Dia juga mengatakan akan terus menjajaki kerjasama transfer technology dari negara Jepang, misalnya yang memiliki kualitas pengolahan mutiara lebih baik daripada Indonesia.
Menurut Saut, pendekatan bisnis mutiara perlu dibedakan dari pendekatan bisnis hasil kelautan dan perikanan lain mengingat mutiara merupakan lifestyle.
Hal tersebut dikarenakan pengolahan (finishing) mutiara Indonesia sangat menentukan nilai jual mutiara.
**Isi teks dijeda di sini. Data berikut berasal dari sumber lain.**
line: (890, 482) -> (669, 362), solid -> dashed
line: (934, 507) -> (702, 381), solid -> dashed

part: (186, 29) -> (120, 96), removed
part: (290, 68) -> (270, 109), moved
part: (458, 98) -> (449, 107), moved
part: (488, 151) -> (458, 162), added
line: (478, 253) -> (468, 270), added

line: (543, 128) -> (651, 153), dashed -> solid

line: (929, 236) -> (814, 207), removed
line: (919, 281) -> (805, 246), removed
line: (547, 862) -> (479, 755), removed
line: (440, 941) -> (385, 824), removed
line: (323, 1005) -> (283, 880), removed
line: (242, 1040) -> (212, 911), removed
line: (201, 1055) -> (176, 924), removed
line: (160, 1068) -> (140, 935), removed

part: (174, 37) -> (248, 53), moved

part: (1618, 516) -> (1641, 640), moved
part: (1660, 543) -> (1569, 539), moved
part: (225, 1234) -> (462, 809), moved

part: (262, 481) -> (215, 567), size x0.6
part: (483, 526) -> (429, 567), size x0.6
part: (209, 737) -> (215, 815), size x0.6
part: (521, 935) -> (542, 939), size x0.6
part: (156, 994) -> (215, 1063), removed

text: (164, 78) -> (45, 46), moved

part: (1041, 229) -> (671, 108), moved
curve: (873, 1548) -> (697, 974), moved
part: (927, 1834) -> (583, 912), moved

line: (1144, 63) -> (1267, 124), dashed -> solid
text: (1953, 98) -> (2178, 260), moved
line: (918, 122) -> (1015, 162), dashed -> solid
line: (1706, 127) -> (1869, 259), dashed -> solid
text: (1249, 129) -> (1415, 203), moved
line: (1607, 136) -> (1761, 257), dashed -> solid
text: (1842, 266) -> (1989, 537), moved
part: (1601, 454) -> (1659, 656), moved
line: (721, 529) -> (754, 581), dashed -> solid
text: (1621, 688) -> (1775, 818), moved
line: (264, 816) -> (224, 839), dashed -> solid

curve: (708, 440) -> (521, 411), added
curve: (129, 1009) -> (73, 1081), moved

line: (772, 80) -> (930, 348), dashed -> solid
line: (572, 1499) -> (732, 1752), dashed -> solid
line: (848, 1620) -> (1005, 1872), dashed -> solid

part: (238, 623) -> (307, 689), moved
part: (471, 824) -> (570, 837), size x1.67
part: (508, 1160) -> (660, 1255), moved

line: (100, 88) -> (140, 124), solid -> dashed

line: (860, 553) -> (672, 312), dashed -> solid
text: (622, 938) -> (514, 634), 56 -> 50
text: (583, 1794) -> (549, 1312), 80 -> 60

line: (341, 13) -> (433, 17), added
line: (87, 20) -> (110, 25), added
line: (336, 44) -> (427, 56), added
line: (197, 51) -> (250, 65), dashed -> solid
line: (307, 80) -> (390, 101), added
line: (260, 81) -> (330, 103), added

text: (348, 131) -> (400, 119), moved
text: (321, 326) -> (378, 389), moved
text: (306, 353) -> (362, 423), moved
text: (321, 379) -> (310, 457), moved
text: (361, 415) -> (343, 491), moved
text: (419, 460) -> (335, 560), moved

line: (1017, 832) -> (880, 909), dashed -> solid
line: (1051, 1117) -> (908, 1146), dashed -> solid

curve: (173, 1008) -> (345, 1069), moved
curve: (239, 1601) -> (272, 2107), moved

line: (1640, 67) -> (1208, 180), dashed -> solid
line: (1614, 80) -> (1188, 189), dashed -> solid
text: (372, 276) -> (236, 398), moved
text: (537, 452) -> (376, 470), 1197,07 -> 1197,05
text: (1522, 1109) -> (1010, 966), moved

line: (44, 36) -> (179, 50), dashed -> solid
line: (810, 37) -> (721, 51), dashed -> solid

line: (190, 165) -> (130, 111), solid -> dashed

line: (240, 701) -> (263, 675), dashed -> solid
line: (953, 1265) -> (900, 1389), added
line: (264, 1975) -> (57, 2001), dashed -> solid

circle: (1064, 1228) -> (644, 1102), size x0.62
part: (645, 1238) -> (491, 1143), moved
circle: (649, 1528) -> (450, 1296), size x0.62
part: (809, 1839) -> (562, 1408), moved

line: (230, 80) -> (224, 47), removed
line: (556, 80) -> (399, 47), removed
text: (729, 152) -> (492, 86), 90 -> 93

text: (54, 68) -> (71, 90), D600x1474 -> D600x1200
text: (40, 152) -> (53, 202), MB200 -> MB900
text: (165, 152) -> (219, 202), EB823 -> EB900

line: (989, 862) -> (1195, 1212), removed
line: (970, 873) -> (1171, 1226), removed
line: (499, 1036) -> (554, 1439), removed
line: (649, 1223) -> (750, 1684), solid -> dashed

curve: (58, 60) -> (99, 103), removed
Satu butir mutiara ber grade A bisa dihargai hingga US$ 50 ribu (Rp 584 juta).
Ketua Asosiasi Pembudidaya Mutiara Indonesia Antonius mengatakan strategi tersebut dinilai dapat meningkatkan kualitas produksi mutiara, sekaligus menaikkan produksinya.
"Cara-cara itu kita harapkan bisa meningkatkan kualitas. Selain itu kuantitas bisa digenjot karena Indonesia baru mencetak 4 ton setahun, Tiongkok bisa 20 ton, sementara Australia meskipun hanya 3 ton namun kualitasnya bagus,"katanya saat dihubungi Bisnis, Kamis (28/8/2014)
KKP mencatat Indonesia menempati urutan kesembilan dunia atau 2,07% dari total nilai ekspor mutiara dunia senilai US$ 1,4 miliar (Rp 16,35 triliun) pada tahun lalu.